7/10
A completely charming introduction to a comic strip that I had never heard of.
7 November 2019
Warning: Spoilers
And it turns out to be one of the longest running, too! I've seen movies, plays, TV specials and series based on the "Peanuts" characters, Blondie and Dagwood, Lil' Orphan Annie, Lil' Abner and several others. I wasn't sure I'd get into this based on the complexity of the history, but thankfully, the screenwriter makes it clear who everybody is, how everything falls together and even the minor characters who made recurring appearances as if part of a continuing soap opera scenario. Pop Don Briscoe was the town bachelor as intruduced in the prologue, but soon, he's a reluctant adoptive father, a new husband and then father of two of his own children. Love for family is love, natural children or not, and brothers Jimmy Lyndon (adopted son, left on doorstep) and Scotty Beckett (natural son) are quite close.

Youngest sister Patty Brady is the typical lovable brat, yet the voice of what everybody is thinking. When Beckett returns home from college with new wife Susan Morrow, the house becomes very crowded, and Beckett quickly rises up the ranks from restaurant dishwasher to chef in training to owner of his own restaurant, co-signed by Lyndon. He becomes the intended victim of businessmen desperate to buy the property, but friends and family scheme to aide Beckett into beating these con-artists at their own game.

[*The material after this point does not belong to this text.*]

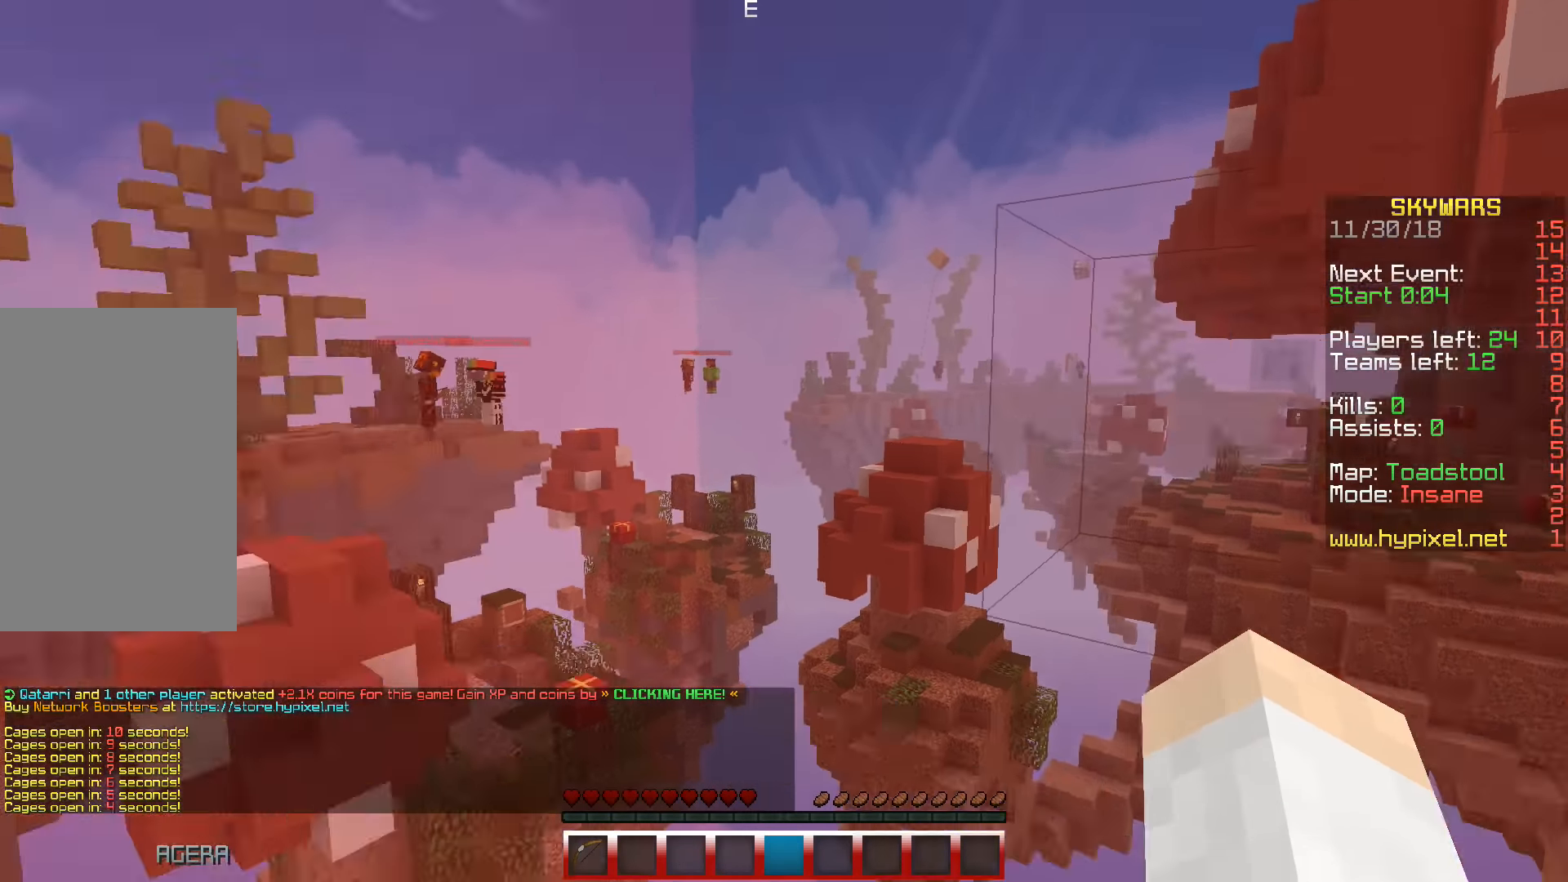
{"keys": [], "events": []}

A very intelligent screenplay aides the film from becoming just another standard family comedy. Supporting characters played by Gus Schilling, Dick Wessel and Charles Halton add to the amusement with Virginia Toland memorable as a femme fatale after Beckett, not knowing that he's married. She gets a truly hysterical exit line. Like most Columbia comedies of the time, this culminates with a sensational speeding car sequence. Too bad this only had just one sequel!